### Directions
In the mailing-list thread below on prefetching timekeeping variables, can you retype word for word the passage starting at "But yes it should" and ending at "up touching them."?

— begin Provided text —

Low single digit on a hard to improve well tuned workload.
> Well, then we should make sure that they are not.
Ok I will send a patch.
>
> And looking at a few kernel images the interesting variables
> timekeeper, xtime, wall_to_monotonic are in a consecutive area which
> is not really surprising. Further all images have xtime and
> wall_to_monotonic in the same cacheline, just xtime_lock is somewhere
> else.
I guess it depends a lot on the particular alignment.
But yes it should be ensured.
>
> > (needs some cleanups, just for illustration)
>
> And how's that cleanup going to look like? Making the timekeeping
> internal variables global again is not going to happen. And if you
Why not? You could of course call some function in the file
to do the prefetches, but that would seem dumb to me.
> want prefetching those variables in the timer interrupt, then you want
> to prefetch them in any random code path which ends up touching them.
If that code path shows up in profiling. Only the timer interrupt
did so far.
> That's the completely wrong aproach, really. If stuff takes too long,
> then we need to tackle it at the root of the problem and not solve it
> by sprinkling magic prefetches all over the place.
If you have a better way to make it faster please share it.
-Andi
Le vendredi 06 mai 2011 à 18:59 +0200, Andi Kleen a écrit :
> On Fri, May 06, 2011 at 12:18:27PM +0200, Thomas Gleixner wrote:
> If that code path shows up in profiling. Only the timer interrupt
> did so far.
>
> > That's the completely wrong aproach, really. If stuff takes too long,
> > then we need to tackle it at the root of the problem and not solve it
> > by sprinkling magic prefetches all over the place.
>
> If you have a better way to make it faster please share it.
>
Unless I am very mistaken, it cannot explain my original report of up to
24.000 instructions waiting in ktime_get()
BTW, how many consecutive prefetch() a cpu can 'store/execute' before
throwing away hints ?
> Unless I am very mistaken, it cannot explain my original report of up to
> 24.000 instructions waiting in ktime_get()
Yes it's a different problem. Sorry for hijacking your thread.
>
> BTW, how many consecutive prefetch() a cpu can 'store/execute' before
> throwing away hints ?
It depends on the CPU. Older ones had a small number only. On the
newer ones it tends to be limited by the various queues to memory,
which are a shared resource (so it also depends on what the other
threads/cores are doing)
I normally assume as a rule of thumb < 50
-Andi
--
[email protected] -- Speaking for myself only.
Le vendredi 06 mai 2011 à 18:59 +0200, Andi Kleen a écrit :
> If you have a better way to make it faster please share it.
Ideally we could use RCU :)
Have whatever state hold in one structure (possibly big, it doesnt
matter) and switch pointer in writer once everything is setup in new
structure.

— end Provided text —
— begin Dataset —

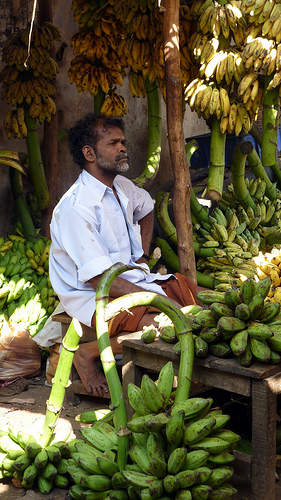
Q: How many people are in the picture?
A: One.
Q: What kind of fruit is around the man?
A: Bananas.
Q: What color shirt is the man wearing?
A: White.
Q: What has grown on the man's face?
A: A beard.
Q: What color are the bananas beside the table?
A: Green.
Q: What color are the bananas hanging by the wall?
A: Yellow.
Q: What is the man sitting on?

— end Dataset —

### The result
But yes it should be ensured.
>
> > (needs some cleanups, just for illustration)
>
> And how's that cleanup going to look like? Making the timekeeping
> internal variables global again is not going to happen. And if you
Why not? You could of course call some function in the file
to do the prefetches, but that would seem dumb to me.
> want prefetching those variables in the timer interrupt, then you want
> to prefetch them in any random code path which ends up touching them.